Initially, they found an increase in both kinds of plankton; but if mean sea surface temperatures were to reach greater than 25 degrees Celsius (the long-term average is currently 16.1 degrees Celsius), zooplankton would decline in the tropics, and all species would shift towards cooler waters at higher latitudes.
In these polar communities, up to 40 percent of phytoplankton species would be replaced by subtropical interlopers, which means it’s not only the equatorial oceans that would be affected.
“In some areas of the ocean, we will see a rise in species numbers that may, on the face of it, seem positive,” Benedetti explains. “But this boost in diversity could actually pose a serious threat to the existence and functioning of well-established marine ecosystems at higher latitudes.”
Although many plankton species are tiny, they are not all the same size, and this size variation matters. In the mid- and high latitudes, the ecosystems contain relatively few species, and these plankton communities consist of larger species that are efficient at exporting organic carbon, and are an important food source for fish.

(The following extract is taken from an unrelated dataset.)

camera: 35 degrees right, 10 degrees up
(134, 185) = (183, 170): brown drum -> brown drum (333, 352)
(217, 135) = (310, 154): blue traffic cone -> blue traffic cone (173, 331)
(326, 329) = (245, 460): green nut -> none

The team’s simulations showed that rising temperatures make the habitats less hospitable for larger plankton, but better for smaller ones. This would result in a boom of small plankton diversity, and a decline in the larger species at these latitudes. In turn, this would impact fish populations.
It would affect the carbon cycle, too. Larger plankton species often have shells that smaller species do not, and heavier excretions. For these species, dead plankton and their waste sink faster, which means that the decomposition process that transforms the carbon in their bodies and poop to carbon dioxide happens at greater depths.

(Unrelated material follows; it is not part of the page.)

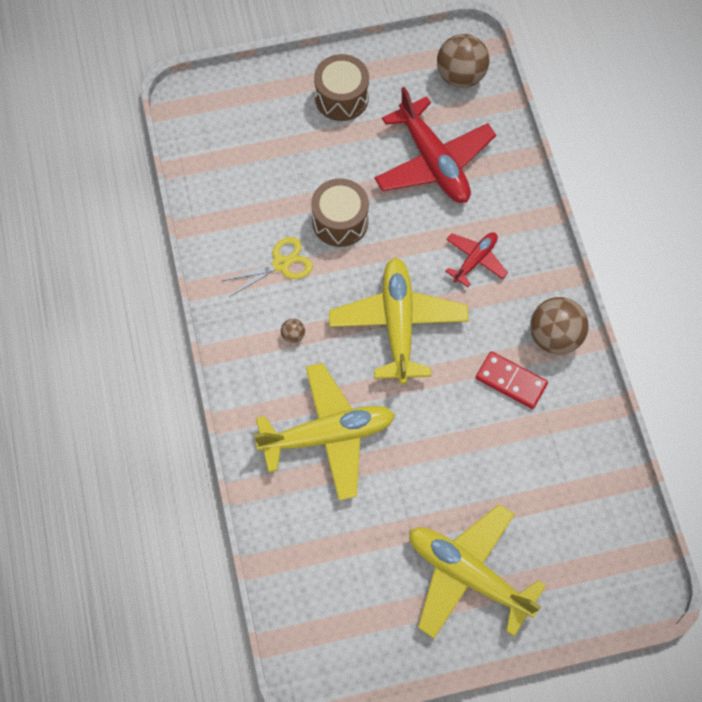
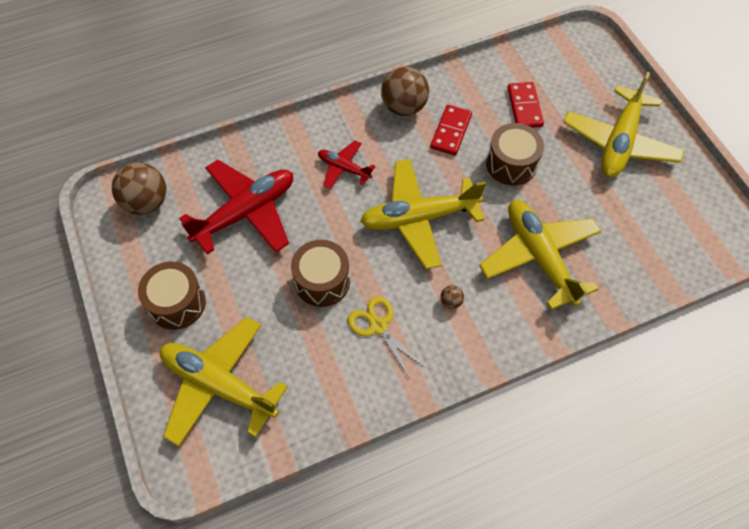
camera: 100 degrees left, 5 degrees down
(253, 126) = (219, 384): none -> yellow plane
(454, 437) = (511, 164): none -> brown drum
(537, 475) = (524, 107): none -> red domino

This means the carbon dioxide gets trapped for long periods, prevented from reaching the atmosphere.
Replacing these species with smaller species would result in decreasing efficiency of the ocean carbon sink, although it’s a little harder to quantify the effect, the researchers said.
“The only thing we can determine right now is how important certain areas of the ocean are today in terms of different ecosystem services and whether this provision of services will change in the future,” Benedetti says.
And it really does seem to be a matter of when, not if. We’ve already seen marine life leaving equatorial regions as the waters become too hot for survival, and we’ve already seen large copepods start to be displaced by smaller species. Jellyfish have also been observed moving north and south away from the equator.
These results and observations imply “that future climate change threatens the plankton-mediated ecosystem services provided by the ocean in these regions,” the researchers write in their paper.
The research has been published in Nature Communications.